Le due Direzioni Generali competenti del Ministero della Difesa si sono espresse in modo concordante. La Direzione Generale della Previdenza Militare e della Leva (prot. n. 0118148 del 24 dicembre 2025) ha stabilito che, laddove la laurea sia prevista come requisito nel bando di concorso, l’estensione del beneficio ai Sottufficiali costituisce diretta applicazione del principio di eguaglianza, richiamando esplicitamente il parere dell’Avvocatura Generale dello Stato e il consolidato indirizzo del Consiglio di Stato. La stessa Direzione ha avvertito che il mancato accoglimento delle istanze esporrebbe l’Amministrazione al rischio di soccombenza in sede giudiziaria. Sulla stessa linea, la Direzione Generale per il Personale Militare (prot. n. 0599867 del 23 dicembre 2025) ha confermato che appare condivisibile un orientamento interpretativo estensivo che riconosca il computo anche al personale di categoria diversa dagli Ufficiali, quando il requisito della laurea sia espressamente previsto dal bando di concorso. Entrambe le Direzioni hanno auspicato un successivo intervento normativo che consolidi definitivamente tale orientamento nell’ordinamento.
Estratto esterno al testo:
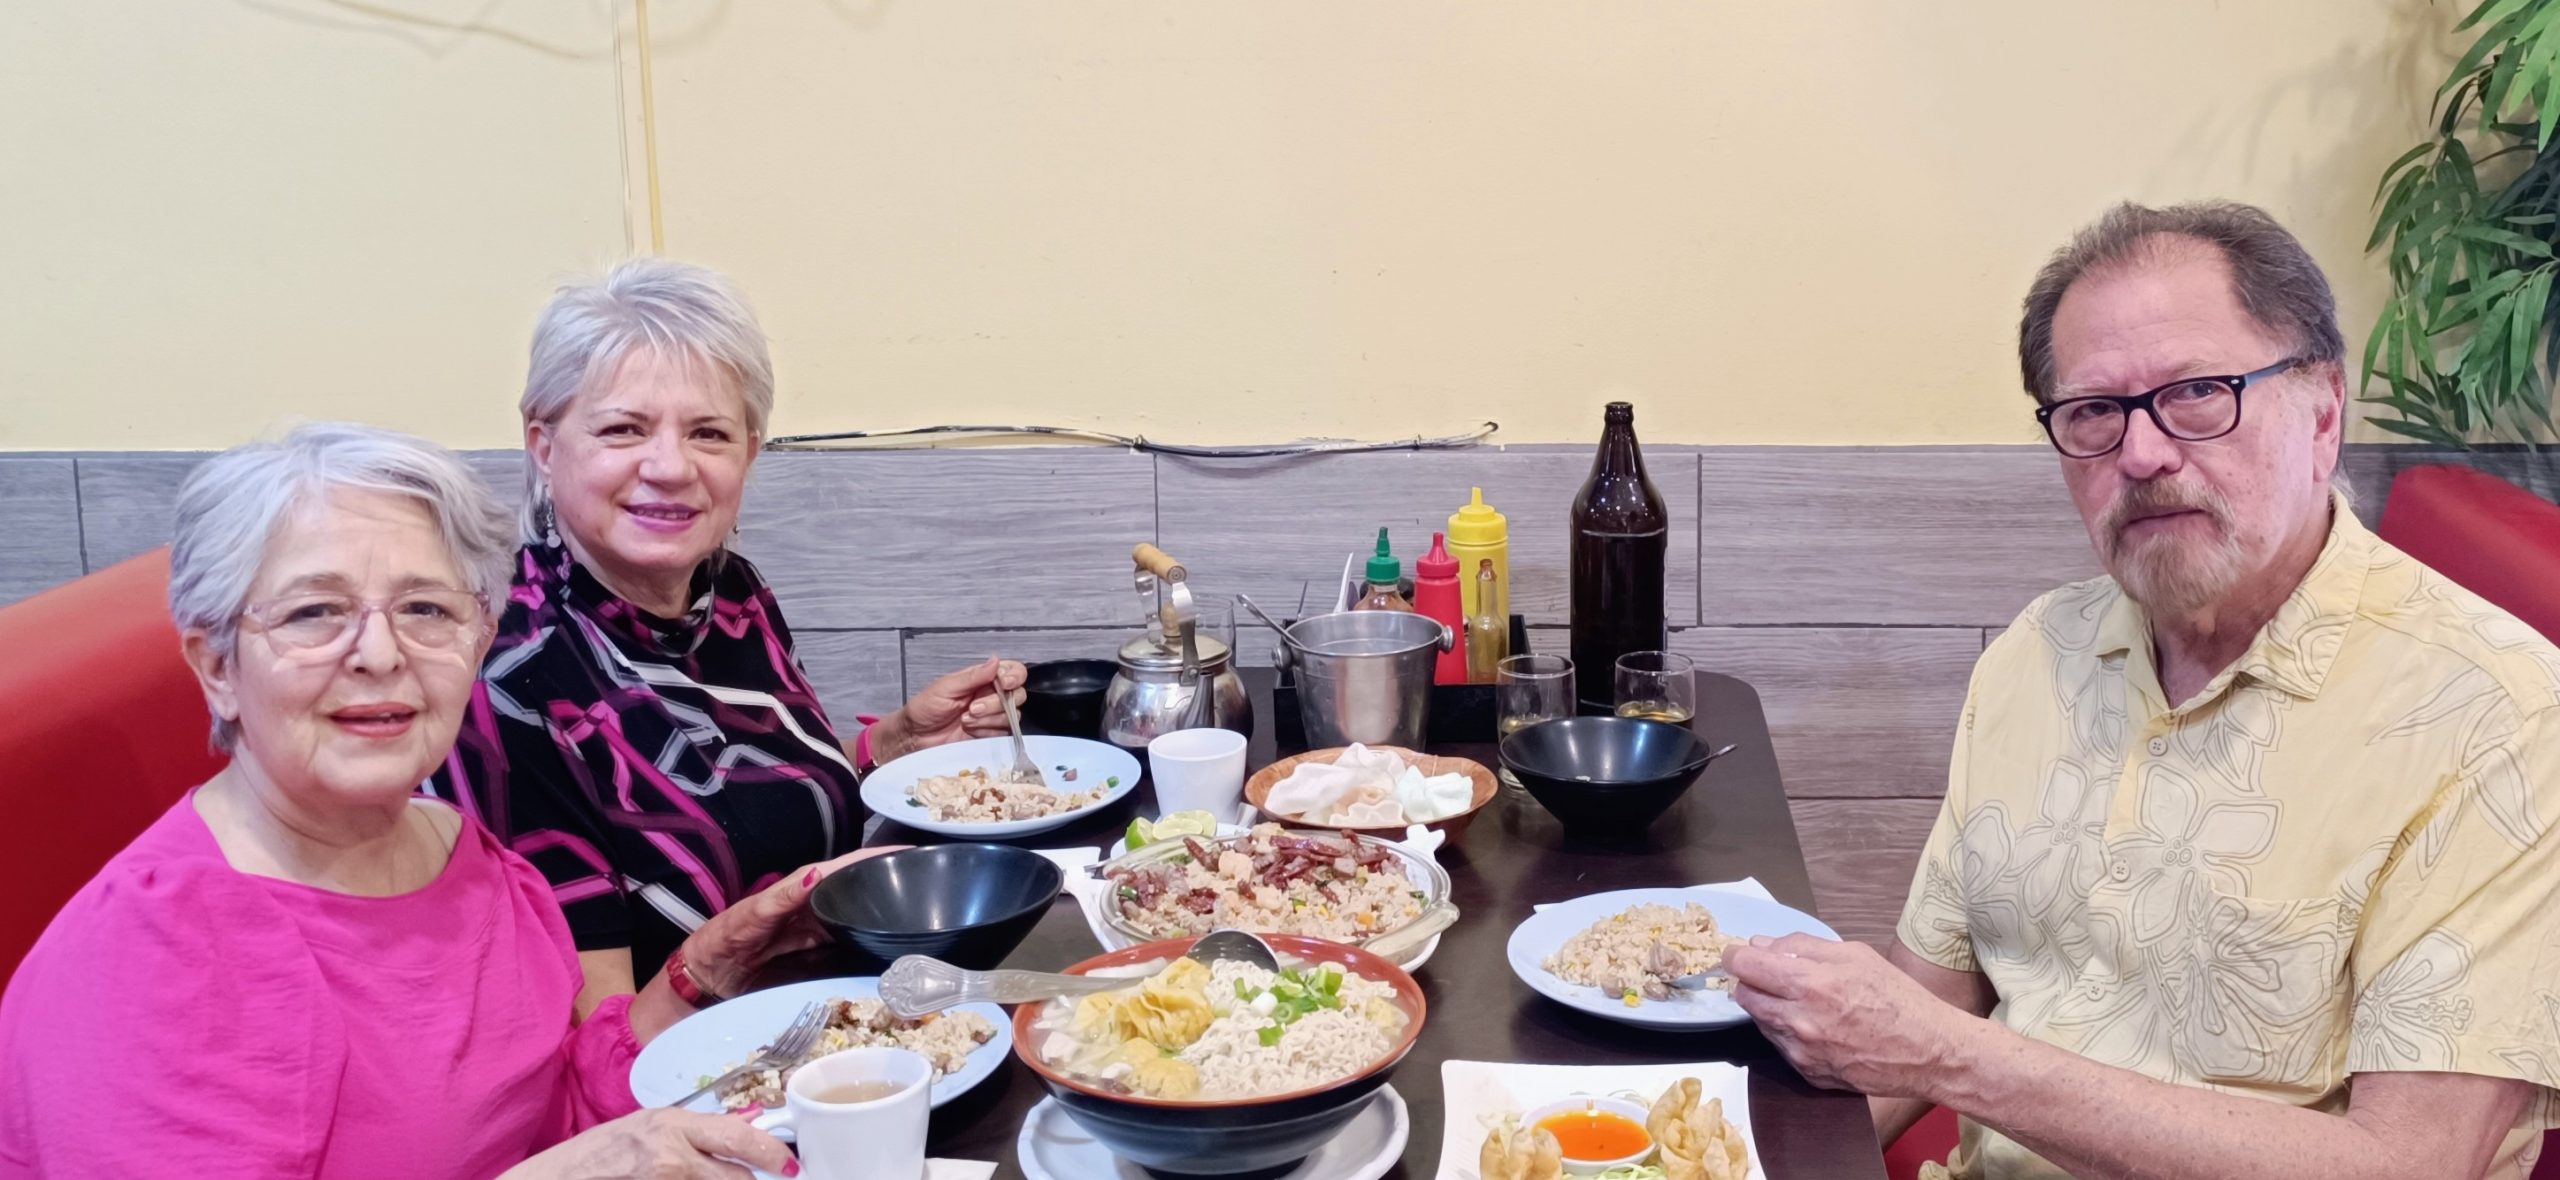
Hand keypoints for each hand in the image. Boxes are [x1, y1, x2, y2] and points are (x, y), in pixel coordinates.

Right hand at [503, 1107, 794, 1178]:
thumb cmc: (594, 1155)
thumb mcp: (645, 1128)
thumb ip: (691, 1133)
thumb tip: (738, 1135)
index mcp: (672, 1125)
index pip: (740, 1137)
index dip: (772, 1153)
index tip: (790, 1166)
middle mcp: (672, 1157)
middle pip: (739, 1178)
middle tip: (746, 1176)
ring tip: (688, 1177)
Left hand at [682, 846, 910, 997]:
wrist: (706, 978)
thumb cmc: (722, 939)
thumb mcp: (750, 915)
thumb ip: (782, 897)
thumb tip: (816, 873)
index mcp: (801, 888)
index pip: (845, 867)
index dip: (875, 858)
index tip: (909, 852)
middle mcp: (814, 907)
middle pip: (858, 890)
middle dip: (890, 882)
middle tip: (928, 882)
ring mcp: (817, 931)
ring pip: (858, 916)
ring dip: (884, 913)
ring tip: (920, 910)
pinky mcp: (816, 955)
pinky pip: (848, 944)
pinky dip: (869, 942)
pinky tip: (889, 944)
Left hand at [870, 657, 1027, 762]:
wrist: (915, 737)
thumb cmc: (925, 708)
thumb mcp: (946, 687)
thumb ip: (973, 676)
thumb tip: (996, 661)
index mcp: (982, 679)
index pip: (1013, 671)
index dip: (1013, 676)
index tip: (1003, 683)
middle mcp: (990, 696)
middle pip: (1017, 694)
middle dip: (996, 703)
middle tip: (972, 708)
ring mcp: (992, 716)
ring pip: (1012, 715)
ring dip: (988, 719)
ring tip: (965, 720)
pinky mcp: (991, 734)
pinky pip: (1004, 732)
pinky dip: (988, 732)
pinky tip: (971, 732)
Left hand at [1724, 933, 1978, 1099]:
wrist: (1930, 1051)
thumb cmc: (1899, 998)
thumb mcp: (1855, 955)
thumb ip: (1802, 947)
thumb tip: (1763, 945)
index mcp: (1811, 985)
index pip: (1746, 967)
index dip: (1736, 956)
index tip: (1739, 954)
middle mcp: (1799, 1021)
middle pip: (1744, 995)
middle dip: (1752, 981)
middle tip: (1773, 975)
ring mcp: (1802, 1052)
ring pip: (1760, 1022)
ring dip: (1770, 1007)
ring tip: (1803, 1000)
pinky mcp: (1809, 1074)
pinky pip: (1781, 1046)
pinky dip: (1788, 1032)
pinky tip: (1816, 1025)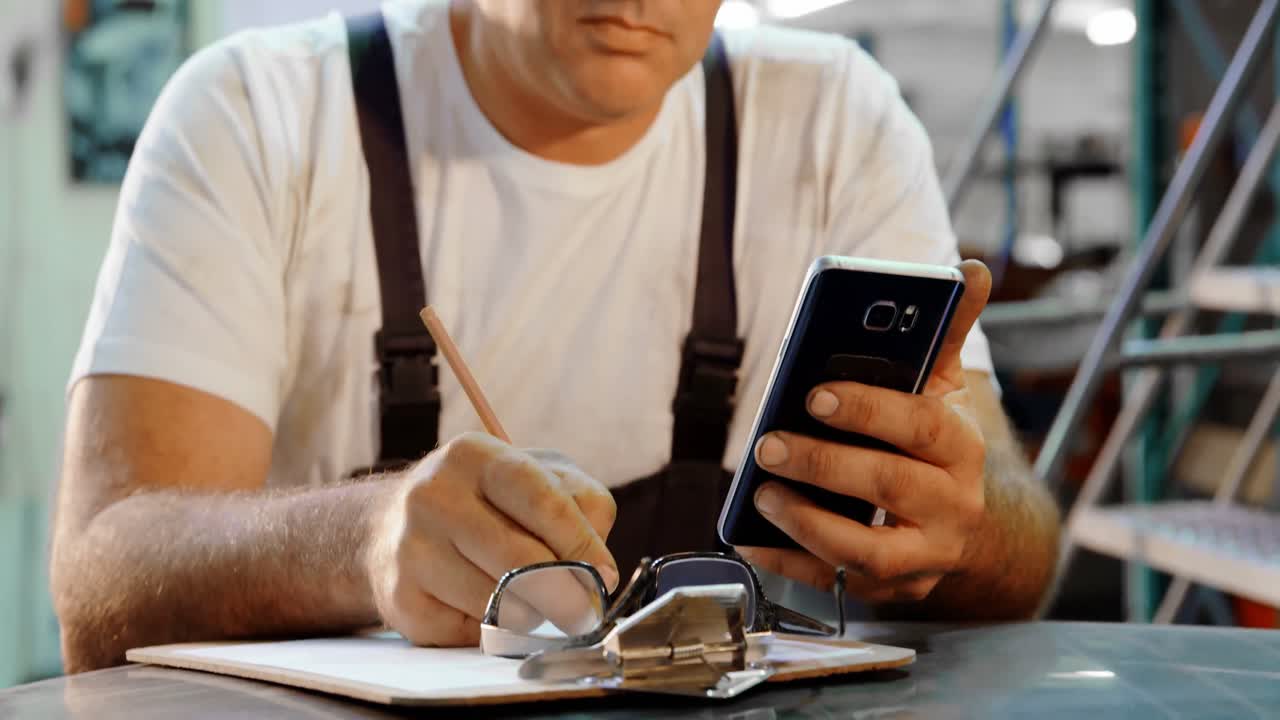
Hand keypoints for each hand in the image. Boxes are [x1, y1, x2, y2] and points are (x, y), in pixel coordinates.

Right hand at [365, 433, 617, 645]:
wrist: (391, 525)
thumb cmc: (484, 501)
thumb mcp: (537, 475)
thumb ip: (581, 505)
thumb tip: (599, 571)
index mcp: (474, 456)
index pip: (542, 502)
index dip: (581, 544)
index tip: (603, 575)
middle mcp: (433, 497)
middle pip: (520, 561)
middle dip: (566, 596)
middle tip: (585, 614)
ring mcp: (411, 550)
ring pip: (498, 603)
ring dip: (531, 615)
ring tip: (534, 603)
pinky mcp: (401, 600)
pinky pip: (469, 632)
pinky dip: (494, 632)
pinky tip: (489, 609)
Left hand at [738, 260, 993, 604]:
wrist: (971, 528)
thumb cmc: (937, 444)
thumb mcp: (946, 388)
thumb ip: (946, 332)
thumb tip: (969, 269)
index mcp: (962, 447)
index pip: (922, 425)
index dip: (869, 409)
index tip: (815, 393)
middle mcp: (953, 506)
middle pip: (888, 485)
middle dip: (824, 463)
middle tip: (770, 442)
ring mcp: (924, 556)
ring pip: (865, 549)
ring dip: (806, 521)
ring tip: (762, 491)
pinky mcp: (891, 589)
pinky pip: (834, 584)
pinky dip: (788, 563)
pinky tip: (750, 537)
È utile precisare la portata concreta del beneficio. Il computo gratuito ex art. 32 non va confuso con il riscatto della laurea: quest’ultimo è oneroso, pagato dal lavoratore, e incide sull’importo dell’assegno pensionistico. Il computo è invece gratuito e riconosciuto d’ufficio. Nell’attuale sistema contributivo non modifica la misura economica della pensione, ma produce effetti sulla maturazione del diritto, consentendo di anticipare il collocamento in quiescenza.